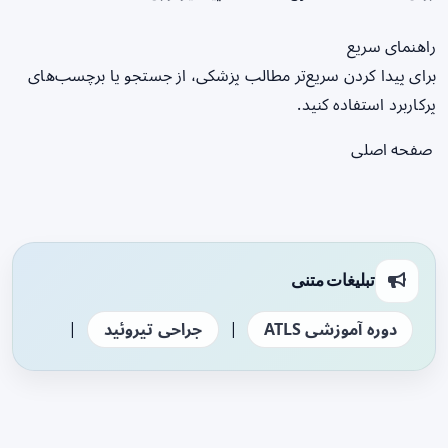
راهنمای سریع
برای پیدا کردن سریع‌تر مطالب پزشکی، از جستجو یا برچسب‌های
پرکاربرد استفاده کنید.
صفحه اصلی
تبلیغات متنی
|
|
دوره آموزشی ATLS
جراحی تیروئید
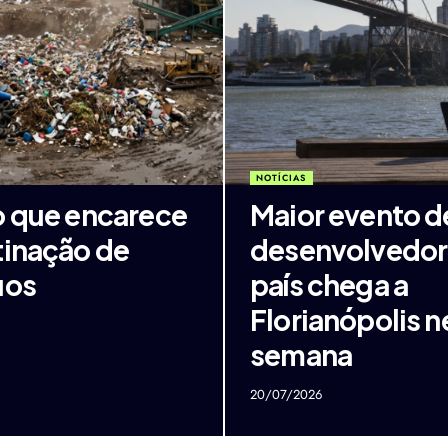
NOTÍCIAS
o que encarece
Maior evento d
tinação de
desenvolvedor
uos
país chega a
Florianópolis n
semana
20/07/2026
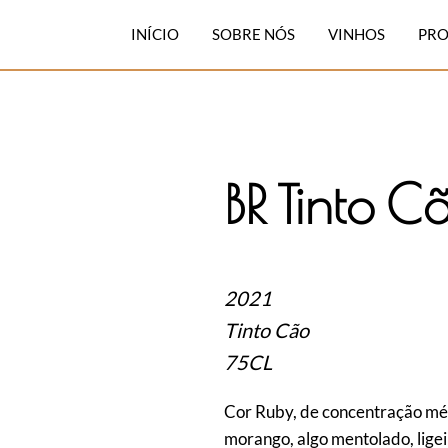
INÍCIO
SOBRE NÓS
VINHOS
PRO
BR Tinto C
2021
Tinto Cão
75CL
Cor Ruby, de concentração méd
morango, algo mentolado, ligei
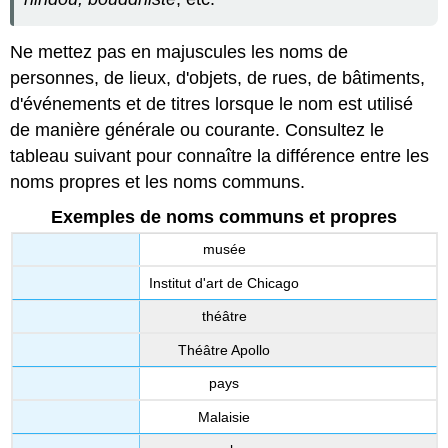
Ne mettez pas en majuscules les noms de
personnes, de lieux, d'objets, de rues, de bâtiments,
d'événements et de titres lorsque le nom est utilisé
de manière générale ou courante. Consultez le
tableau suivant pour connaître la différence entre les
noms propres et les noms communs.
Exemples de noms communs et propres
musée
Institut d'art de Chicago
théâtre
Théâtre Apollo
pays
Malaisie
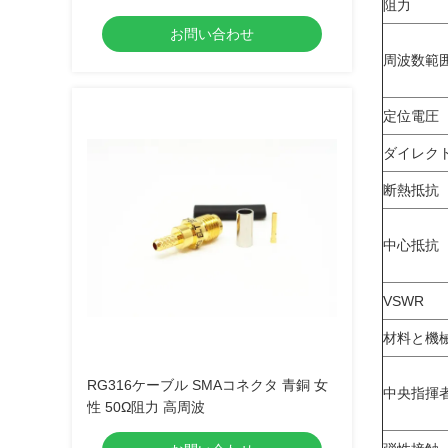
阻力
お問い合わせ
周波数範
定位電圧
ダイレク
断熱抵抗
中心抵抗
VSWR
材料と機
RG316ケーブル SMAコネクタ 青銅 女
中央指揮
性 50Ω阻力 高周波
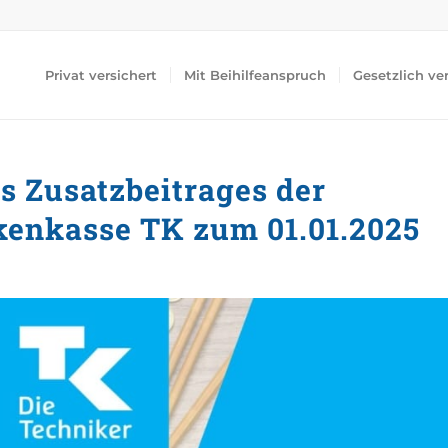
Privat versichert
Mit Beihilfeanspruch
Gesetzlich ve
s Zusatzbeitrages der
kenkasse TK zum 01.01.2025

※ ※ ※

**TASK DETAILS**
Could the lines from the top of the material through the line with "Privat versichert" be repeated exactly, pictures left out?

**EXPECTED ANSWER**
راهنمای سریع
برای پیدا کردن سریع‌تر مطالب پزشکی، از جستجو یا برچسب‌های
پرکاربرد استفاده کنید.
صفحه اصلی
تبلیغات متنی
|
|
دوره آموزشی ATLS
جراحی تیروئید
NOTÍCIAS
o que encarece
Maior evento d
tinação de
desenvolvedor
uos
país chega a
Florianópolis n
semana
20/07/2026
INÍCIO
SOBRE NÓS
VINHOS
PRO
BR Tinto C
2021
Tinto Cão
75CL
Cor Ruby, de concentração méd
morango, algo mentolado, ligei
Ne mettez pas en majuscules les noms de
personnes, de lieux, d'objets, de rues, de bâtiments,
d'événements et de titres lorsque le nom est utilisé
de manière générale ou courante. Consultez le
tableau suivant pour connaître la différence entre les
noms propres et les noms communs.
Exemples de noms communs et propres
musée
Institut d'art de Chicago
théâtre
Théâtre Apollo
pays
Malaisie
阻力
お問い合わせ
周波数範
定位電圧
ダイレク
断熱抵抗
中心抵抗
VSWR
材料と機
RG316ケーブル SMAコネクタ 青銅 女
中央指揮
性 50Ω阻力 高周波
Privat versichert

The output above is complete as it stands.